Soon after his return to England in 1532, Holbein became the “King’s Painter” and began receiving a regular salary. His services were many and varied. He designed a pageant arch for Ann Boleyn’s coronation procession in June 1533. He designed a table ornament incorporating her heraldic symbol, the falcon, into a mythological motif. This was Anne’s gift to Henry at New Year 1534.
Holbein also designed the enormous golden-jeweled cup that Henry VIII gave as a wedding gift in 1536 to his next wife, Jane Seymour. The cup was melted down in 1629, but Holbein’s drawings survive,
That same year, he designed the title page for the new English Bible, translated by Miles Coverdale and authorized by Henry VIII. Henry, seated on his throne, holds a sword in his right hand while, with his left, he gives the Bible to his kneeling bishops. The stunning visual imagery encapsulates Henry’s vision of himself: both king and head of the church, combining secular might with his role as God on earth.
Holbein also produced a number of large full-color paintings of Henry VIII, showing him in all his regal glory.
The 1540 Holbein portrait shows Henry standing, facing front, arm akimbo, codpiece visible, ornately dressed and glittering with jewels. Holbein undoubtedly portrayed Henry exactly as Henry wished to be seen – attractive, strong, masculine, virile and powerful. This is assuredly not Anne of Cleves’ “incapable” Henry, but a Henry invigorated by his new bride Katherine Howard.
Even today, after hundreds of years, coming face to face with the portrait of Henry leaves no doubt as to who is in charge. Henry rules!
Many of Holbein’s portraits of individual members of the Tudor court also survive. There are even greater number of his more spontaneous preliminary sketches, drawn in colored chalk and ink. It is to Holbein that we owe our rich imagery of Henry VIII, his family and the individual members of his court. At one time or another, an estimated one-fifth of all the Tudor nobility sat for Holbein, giving us an unparalleled visual history of an era.
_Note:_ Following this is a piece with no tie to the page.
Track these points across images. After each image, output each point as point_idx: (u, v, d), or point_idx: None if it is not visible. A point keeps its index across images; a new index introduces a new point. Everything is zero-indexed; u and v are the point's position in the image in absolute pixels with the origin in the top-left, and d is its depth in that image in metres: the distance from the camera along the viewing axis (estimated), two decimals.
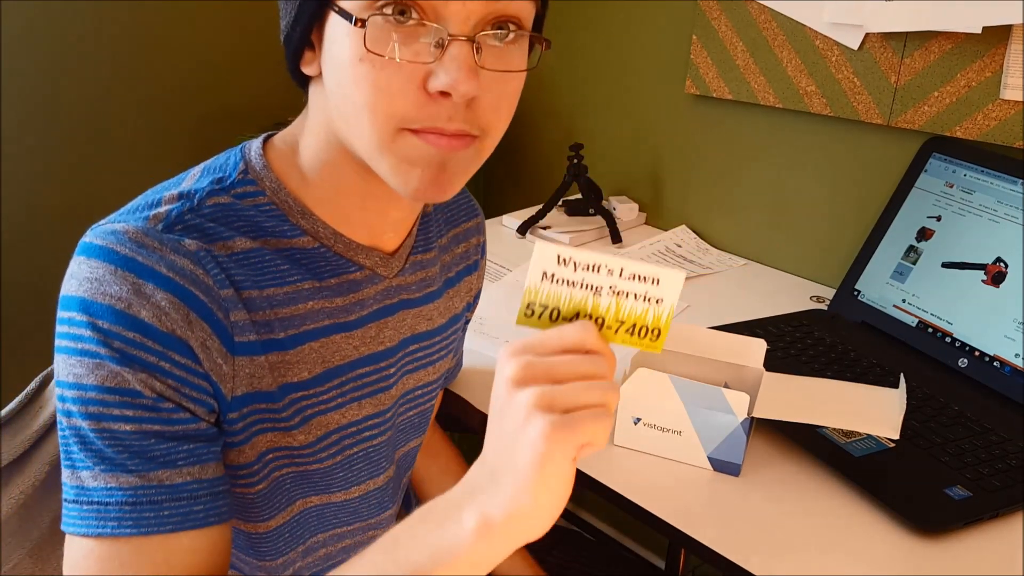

Holbein’s most notorious portrait may be that of Anne of Cleves. There are actually two portraits, both by Holbein and both done at approximately the same time. The larger, measuring approximately 19” x 26”, is at the Louvre Museum in Paris. The smaller miniature, some 2” round, can be found at London’s Victoria & Albert Museum.
Henry VIII famously found the portrait, but not the woman, attractive. Anne of Cleves was wedded but not bedded, and ultimately divorced.
Whatever the problem, it was not with Holbein’s artistry. Holbein remained Henry’s Court Painter and continued to receive his annual salary. With his income supplemented by portrait commissions, he lived a comfortable and prosperous life in London until his death in the autumn of 1542.